## [MATERIAL SUPPLIED]
————

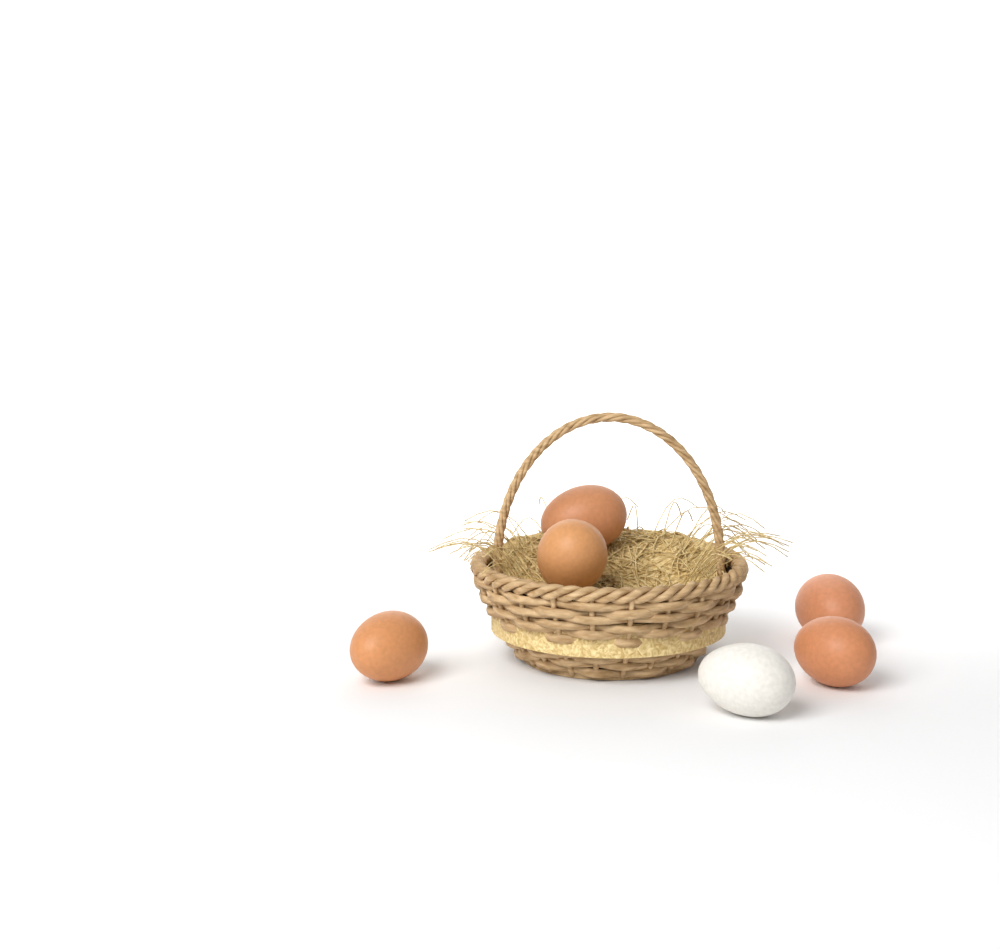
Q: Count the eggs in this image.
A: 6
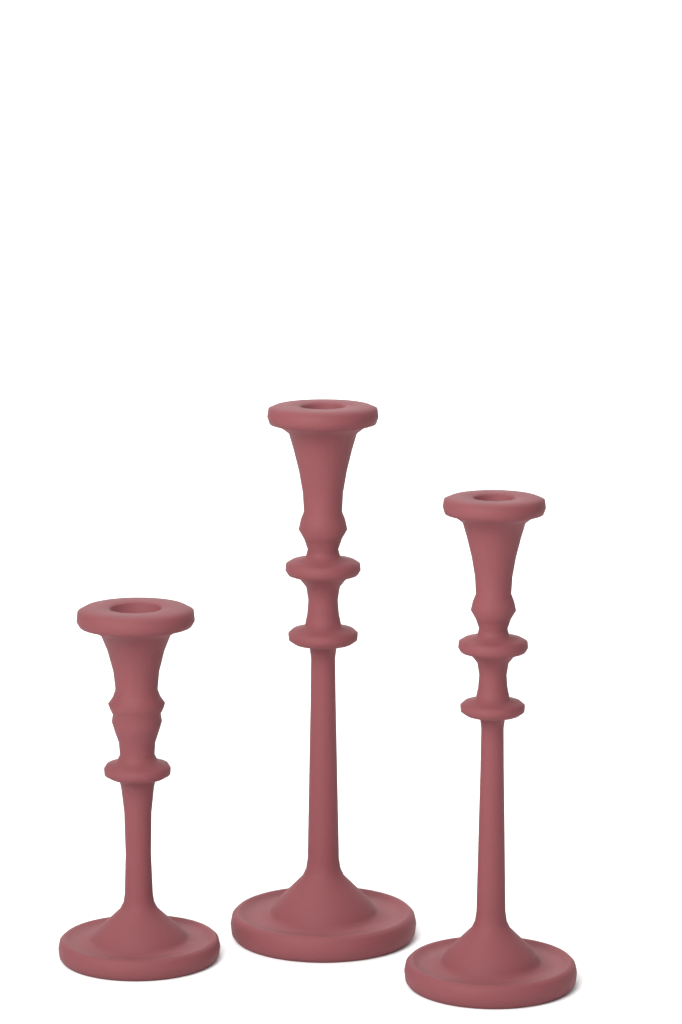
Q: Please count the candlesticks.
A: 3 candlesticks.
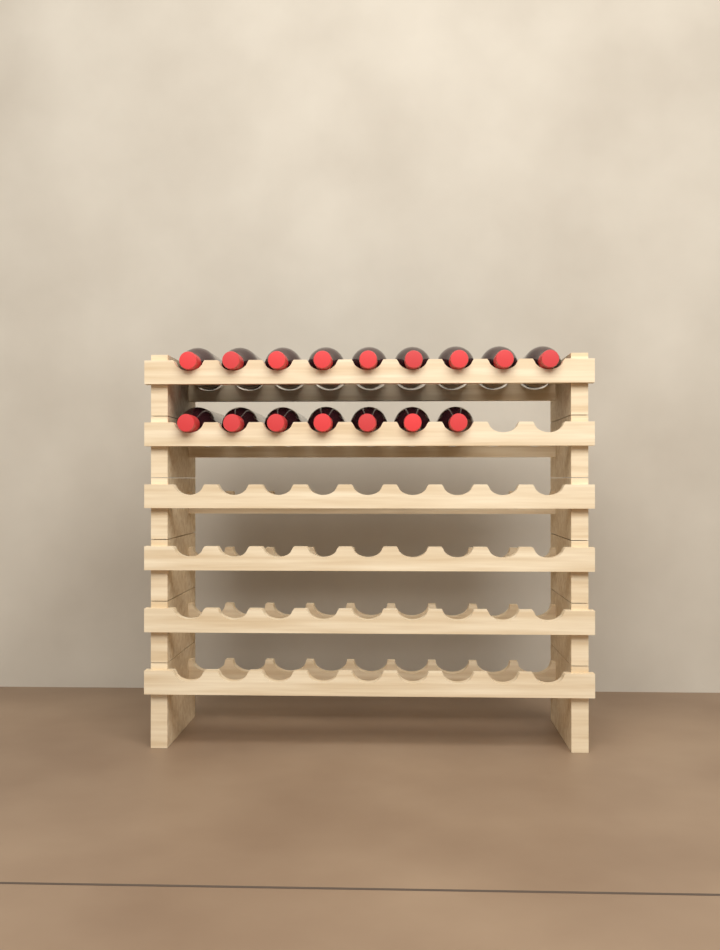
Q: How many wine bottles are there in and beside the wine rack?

————

## [YOUR TASK]
Copy every row above word for word, leaving out the pictures.

## [ANSWER BELOW]
Q: Count the eggs in this image.
A: 6
Q: Please count the candlesticks.
A: 3 candlesticks.
Q: How many wine bottles are there in and beside the wine rack?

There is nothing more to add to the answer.